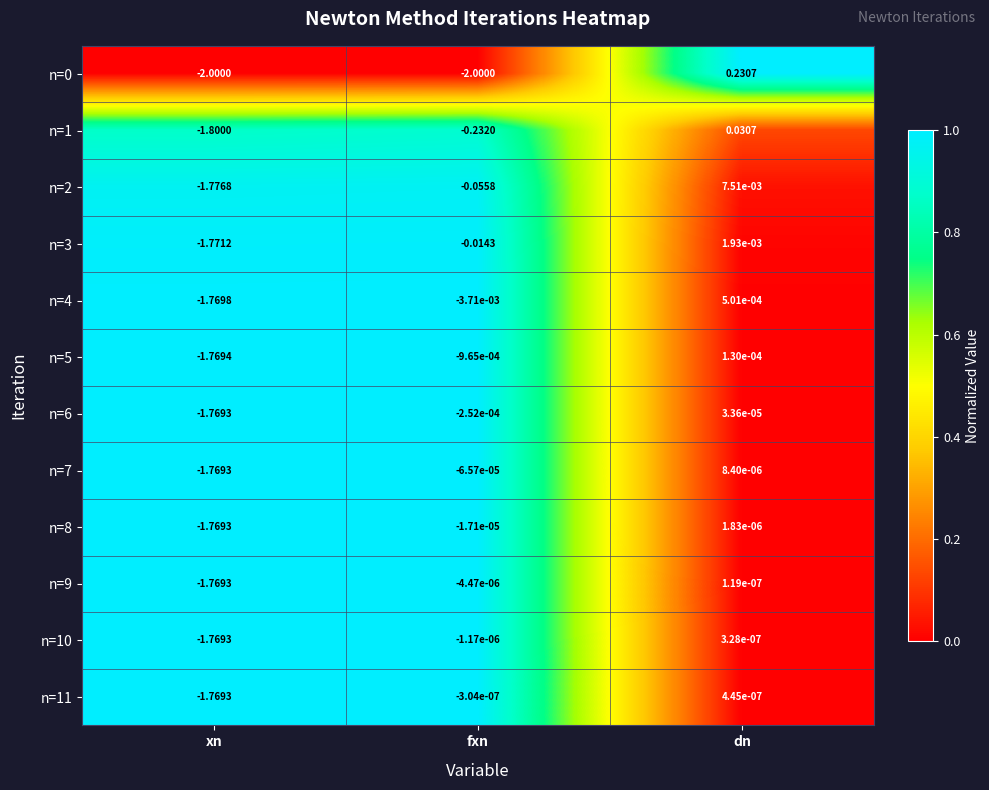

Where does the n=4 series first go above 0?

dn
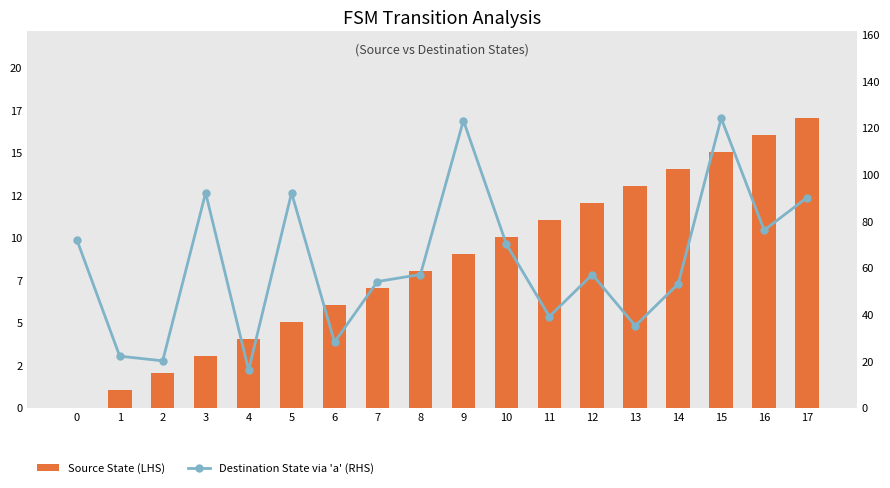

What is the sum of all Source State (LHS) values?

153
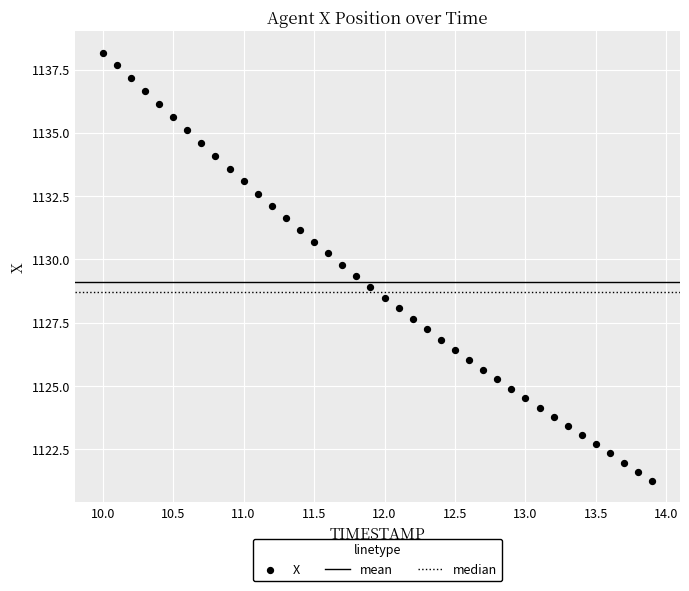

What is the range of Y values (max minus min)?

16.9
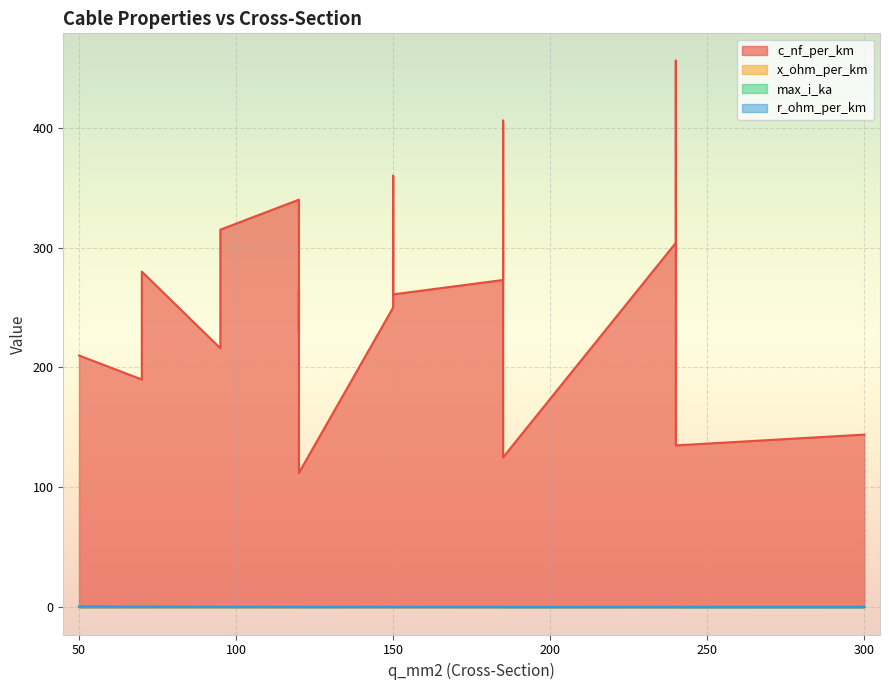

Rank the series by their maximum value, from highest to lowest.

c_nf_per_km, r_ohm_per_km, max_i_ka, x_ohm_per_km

**EXERCISE:** Please repeat all the records, swapping every "series" for "trace" and changing nothing else. Omit the pictures.

**FINISHED EXERCISE:**
Where does the n=4 trace first go above 0?

dn

What is the sum of all Source State (LHS) values?

153

What is the range of Y values (max minus min)?

16.9

Rank the trace by their maximum value, from highest to lowest.

c_nf_per_km, r_ohm_per_km, max_i_ka, x_ohm_per_km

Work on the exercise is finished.